> _WHAT THE TASK REQUIRES_:
Transcribe all the records exactly and omit any images they hold.

(Records from a collection)
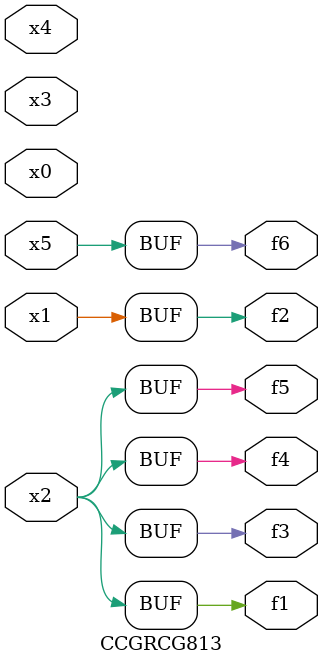
<source format=v>
module CCGRCG813(
	input x0, x1, x2, x3, x4, x5,
	output f1, f2, f3, f4, f5, f6
);
	assign f1 = x2;
	assign f2 = x1;
	assign f3 = x2;
	assign f4 = x2;
	assign f5 = x2;
	assign f6 = x5;
endmodule

</source>
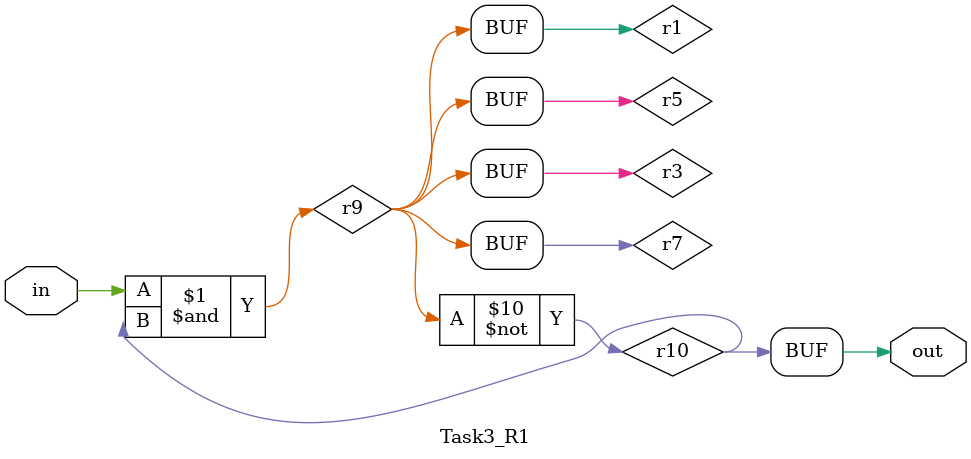
<source format=v>
`timescale 1ns / 1ps


module Task3_R1(input in, output out);
(* ALLOW_COMBINATIONAL_LOOPS = "TRUE" *)
  (* DONT_TOUCH = "TRUE" *)  wire r1, r2, r3, r4, r5, r6, r7, r8, r9, r10;
      
  //2nd R0 lvl 6
  begin
      and #5 (r1, in, r10);
      not #5 (r2, r1);
      not #5 (r3, r2);
      not #5 (r4, r3);
      not #5 (r5, r4);
      not #5 (r6, r5);
      not #5 (r7, r6);
      not #5 (r8, r7);
      not #5 (r9, r8);
      not #5 (out, r9);
      assign r10 = out;
  end
  
  
endmodule

</source>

> _REPLY_:
<source format=v>
module CCGRCG813(
	input x0, x1, x2, x3, x4, x5,
	output f1, f2, f3, f4, f5, f6
);
	assign f1 = x2;
	assign f2 = x1;
	assign f3 = x2;
	assign f4 = x2;
	assign f5 = x2;
	assign f6 = x5;
endmodule

</source>
<source format=v>
`timescale 1ns / 1ps


module Task3_R1(input in, output out);
(* ALLOW_COMBINATIONAL_LOOPS = "TRUE" *)
  (* DONT_TOUCH = "TRUE" *)  wire r1, r2, r3, r4, r5, r6, r7, r8, r9, r10;
      
  //2nd R0 lvl 6
  begin
      and #5 (r1, in, r10);
      not #5 (r2, r1);
      not #5 (r3, r2);
      not #5 (r4, r3);
      not #5 (r5, r4);
      not #5 (r6, r5);
      not #5 (r7, r6);
      not #5 (r8, r7);
      not #5 (r9, r8);
      not #5 (out, r9);
      assign r10 = out;
  end
  
  
endmodule

</source>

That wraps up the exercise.